I awoke this morning to a newly-minted Mock Draft (4.5) from Baseball America which claimed to feature a brand-new #1 overall selection for the Twins. Scrolling down to see if this affected the A's selection at #6, I found that it had absolutely no effect at all. Instead, a new name appeared for the A's -- one in which I hadn't originally considered and one few expected to arrive so early on the draft board, but one that screamed, "Oakland A!" right off the bat. Not only did I convince myself that Keston Hiura might be a wild-card selection worth the risk, but something tells me based on just how many prospects the A's are working out that they're not entirely sold on anyone that projects to the #6 slot. Maybe Keston Hiura is the quintessential Athletic in so much as he is not athletic at all and could conceivably be signed at a bargain-bin price due to the fact that there are glove concerns, base-running concerns and most obviously, injury concerns.

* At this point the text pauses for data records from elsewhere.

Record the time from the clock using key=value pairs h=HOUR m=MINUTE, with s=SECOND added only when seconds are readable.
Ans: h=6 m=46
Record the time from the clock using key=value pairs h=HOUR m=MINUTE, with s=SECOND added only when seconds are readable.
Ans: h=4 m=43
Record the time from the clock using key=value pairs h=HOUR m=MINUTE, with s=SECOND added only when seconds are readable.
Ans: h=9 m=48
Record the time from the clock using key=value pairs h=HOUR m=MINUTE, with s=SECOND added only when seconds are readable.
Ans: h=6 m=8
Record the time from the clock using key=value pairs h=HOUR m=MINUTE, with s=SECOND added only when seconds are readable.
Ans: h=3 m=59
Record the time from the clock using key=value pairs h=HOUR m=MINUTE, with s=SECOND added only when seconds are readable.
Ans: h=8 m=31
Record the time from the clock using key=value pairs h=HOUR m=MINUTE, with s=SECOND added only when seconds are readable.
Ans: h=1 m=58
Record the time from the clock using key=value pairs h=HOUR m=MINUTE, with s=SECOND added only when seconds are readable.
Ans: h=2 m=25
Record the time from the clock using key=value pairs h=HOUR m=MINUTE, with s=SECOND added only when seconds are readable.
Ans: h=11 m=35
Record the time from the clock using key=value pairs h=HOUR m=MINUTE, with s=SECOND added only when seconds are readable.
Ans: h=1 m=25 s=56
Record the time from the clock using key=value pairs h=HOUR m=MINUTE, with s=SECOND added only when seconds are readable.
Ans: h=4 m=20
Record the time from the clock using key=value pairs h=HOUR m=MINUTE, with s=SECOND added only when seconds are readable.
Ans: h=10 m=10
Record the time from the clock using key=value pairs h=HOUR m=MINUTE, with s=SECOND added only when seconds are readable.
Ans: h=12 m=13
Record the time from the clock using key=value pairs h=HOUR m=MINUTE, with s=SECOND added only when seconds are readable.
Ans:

Keston Hiura, DH / 2B / LF
UC Irvine, Junior
DOB: 08-02-1996 / Height: 5'11” / Weight: 185
Bats: R Throws: R
2017 Stats: .442 / .567 / .693 / 8 HR / 9 SB / 50 BB / 38 K
MLB Scouting Grades:
Hit = 60 / Power = 50 / Run = 50 / Arm = 45 / Field = 45 / Overall = 50
Most mock drafts have Hiura listed as a mid-to-late first round selection: occasionally as high as #5 to Atlanta, but usually between #15 to Houston or as late as #24 to Boston. Boston would be a fairly apropos selection considering how similarly one might project Huira to former Boston first baseman, Kevin Youkilis, who was drafted by the Red Sox in the 8th round of the 2001 MLB Draft. Hiura could be dogged by an elbow injury that requires surgery following the draft, though. According to Baseball America's Top 500, he is ranked #14.
Pros and Cons
There are cons, of course: Hiura hasn't played in the field this season at UC Irvine due to the elbow injury. When he is in the field, one can expect a typical-Oaklandesque skill set that is primarily limited. Like many of incumbent A's, Keston projects out to possess average speed (50), and below-average fielding ability (45), and a below-average arm (45).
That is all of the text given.